Pero entre una y otra imagen –más las que nos brindará la presente competición y dejando atrás los tiempos de Pelé y el «maracanazo»– hubo otras tantas –ay, ese cabezazo de Zidane a Materazzi– que han quedado para siempre, inmortalizadas en el imaginario popular. Sin duda, para nuestro país, la más icónica estampa es la de Andrés Iniesta quitándose la elástica, durante la celebración del gol que nos dio el que hasta la fecha es nuestro único mundial, para mostrar un mensaje en recuerdo a su amigo y excapitán del Espanyol Dani Jarque, fallecido un tiempo atrás, que llevaba escrito en la camiseta interior. Luego, en la zona mixta, se captó otro momento para el recuerdo: aquel beso entre el capitán de la Selección, Iker Casillas, y la periodista Sara Carbonero delante de todas las cámaras. De la mano del Dios al beso del Santo. Pero, claro, aquella edición de 2010 en Sudáfrica dio mucho más juego: del protagonismo de Nelson Mandela y su merecido homenaje al famosísimo «Waka-waka» de Shakira –sin olvidarnos del insoportable trompeteo de las dichosas bubucelas dentro de los estadios– que compite en popularidad con «La copa de la vida», el himno que interpretó Ricki Martin para Francia 98: «Go, go, go/Allez, allez, allez/ Arriba va/ El mundo está de pie».

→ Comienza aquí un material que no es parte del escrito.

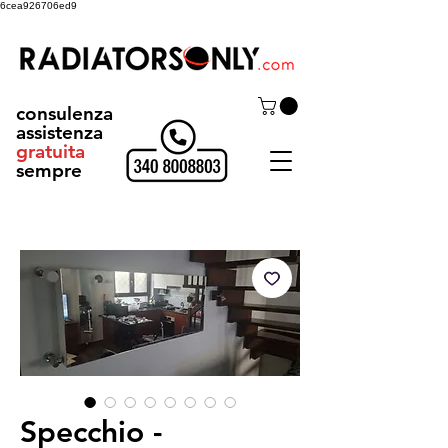
6cea926706ed9
consulenza
assistenza
gratuita
sempre
Specchio -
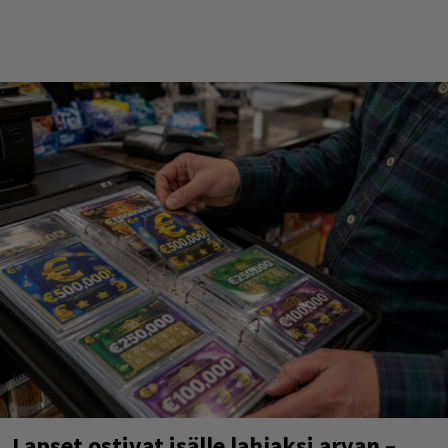
Lapset ostivat isälle lahjaksi arvan –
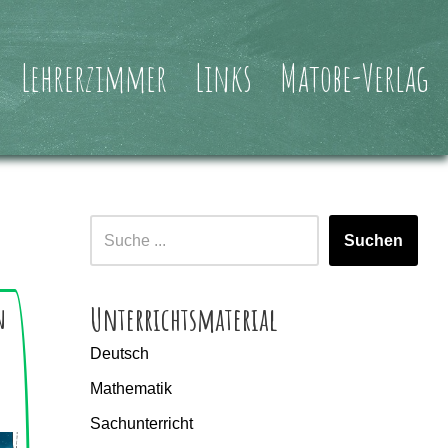
Lehrerzimmer
Links
Matobe-Verlag
Suchen
Unterrichtsmaterial
n
Deutsch
Mathematik
Sachunterricht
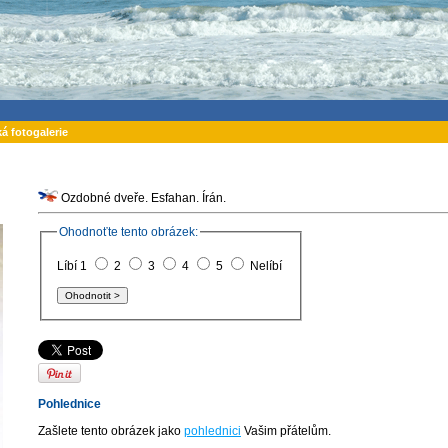
ká fotogalerie
Ozdobné dveře. Esfahan. Írán.
Ohodnoťte tento obrázek:
Líbí 1
2
3
4
5
Nelíbí
Pohlednice
Zašlete tento obrázek jako
pohlednici
Vašim přátelům.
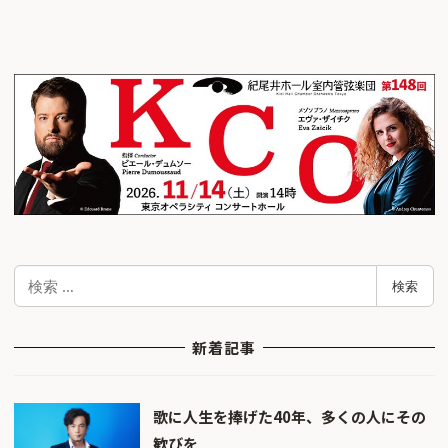
検
検索
索
新着記事
歌に人生を捧げた40年、多くの人にその
歓びを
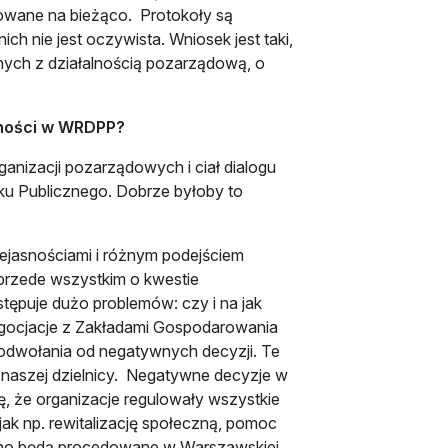
kowane na bieżąco. Protokoły są
ch nie jest oczywista. Wniosek jest taki,
nych z działalnością pozarządową, o
alności w WRDPP?
anizacji pozarządowych i ciał dialogu
ku Publicznego. Dobrze byłoby to
iejasnościami i różnym podejściem
 przede wszystkim o kwestie
tępuje dużo problemów: czy i na jak
gocjacje z Zakładami Gospodarowania
 odwołania od negatywnych decyzji. Te
ko naszej dzielnicy. Negatywne decyzje w
, że organizacje regulowały wszystkie
jak np. rewitalizację społeczną, pomoc
ewno będą procedowane w Warszawskiej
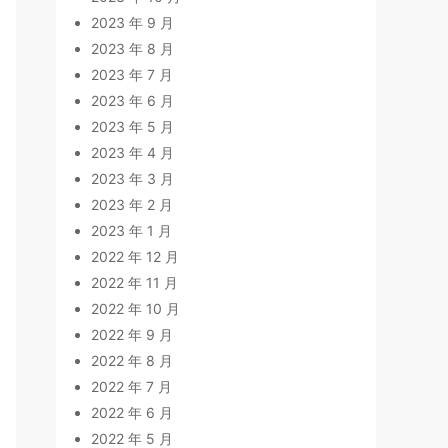
2023 年 9 月
2023 年 8 月
2023 年 7 月
2023 年 6 月
2023 年 5 月
2023 年 4 月
2023 年 3 月
2023 年 2 月
2023 年 1 月
2022 年 12 月
2022 年 11 月
2022 年 10 月
2022 年 9 月
2022 年 8 月
2022 年 7 月
2022 年 6 月
2022 年 5 月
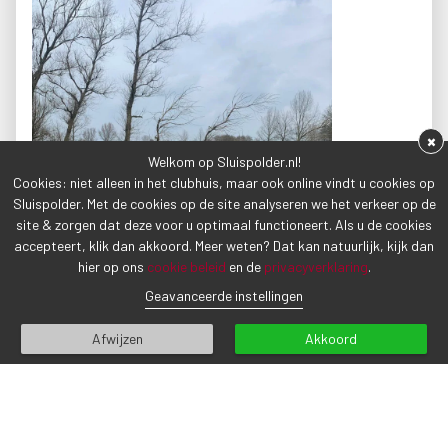
×
Welkom op Sluispolder.nl!
Cookies: niet alleen in het clubhuis, maar ook online vindt u cookies op
Sluispolder. Met de cookies op de site analyseren we het verkeer op de
site & zorgen dat deze voor u optimaal functioneert. Als u de cookies
accepteert, klik dan akkoord. Meer weten? Dat kan natuurlijk, kijk dan
hier op ons
cookie beleid
en de
privacyverklaring
.
Geavanceerde instellingen
Afwijzen
Akkoord
VORIG BERICHT
VOLGEND BERICHT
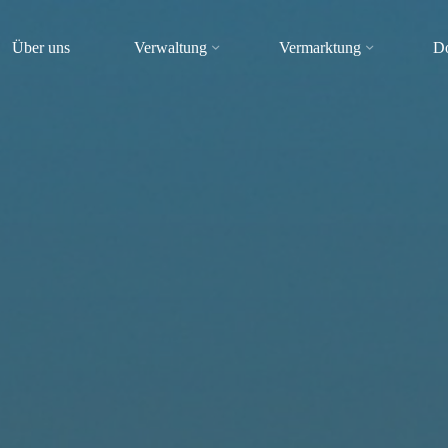
Über uns
Verwaltung
Vermarktung
D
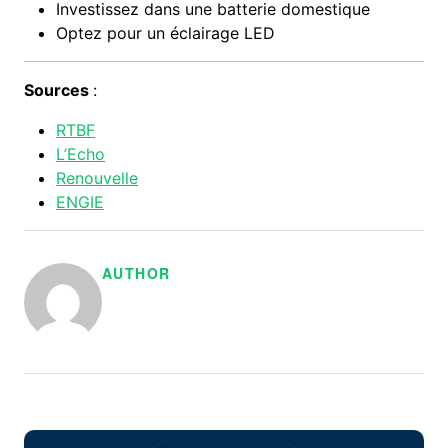
Investissez dans une batterie domestique
Optez pour un éclairage LED
Sources
:
RTBF
L’Echo
Renouvelle
ENGIE
AUTHOR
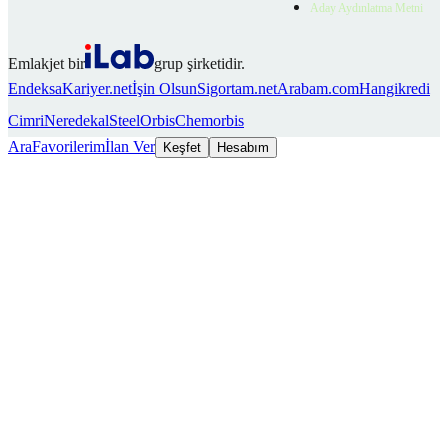
Aday Aydınlatma Metni
Emlakjet bir
grup şirketidir.
Endeksa
Kariyer.net
İşin Olsun
Sigortam.net
Arabam.com
Hangikredi
Cimri
Neredekal
SteelOrbis
Chemorbis
Ara
Favorilerim
İlan Ver
Keşfet
Hesabım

Y aunque fuese anterior a la venganza de Maradona por las Malvinas, la mascota Naranjito, del Mundial de España 82, ha trascendido generaciones, al igual que hizo Cobi o Curro el de la Expo 92, convirtiéndose en imágenes pop con tintes retro. De hecho, ¿quién no recuerda el apodo de Albert Rivera, líder de Ciudadanos? Pues eso. Tampoco tenemos para olvidar en nuestro país el difícilmente pronunciable nombre de Gamal Al-Ghandour, árbitro egipcio –hoy convertido casi en un villano de cómic– que apeó gratuitamente a la Selección española del Mundial de Corea y Japón 2002 anulando –entre otras tropelías– un gol de cabeza de Morientes en la prórroga por supuestamente traspasar el balón la línea de fondo en el centro de Joaquín, el del Betis. Y todavía hay gente que se queja del VAR...

La sangría la puso Luis Enrique, seleccionador nacional en Qatar 2022, cuando, como jugador, recibió un tremendo codazo del italiano Tassotti que le fracturó el tabique nasal en el Mundial de Estados Unidos 1994. No hay español que no sea capaz de evocar la imagen de Lucho quejándose con la nariz sangrante. Hasta una banda de indie-pop, Denueve, llamó a su cuarto álbum «El codazo de Tassotti». Mas si hemos de buscar estilismos, ahí quedó el flequillo de Ronaldo, el «gordo», en Corea y Japón. Terrible.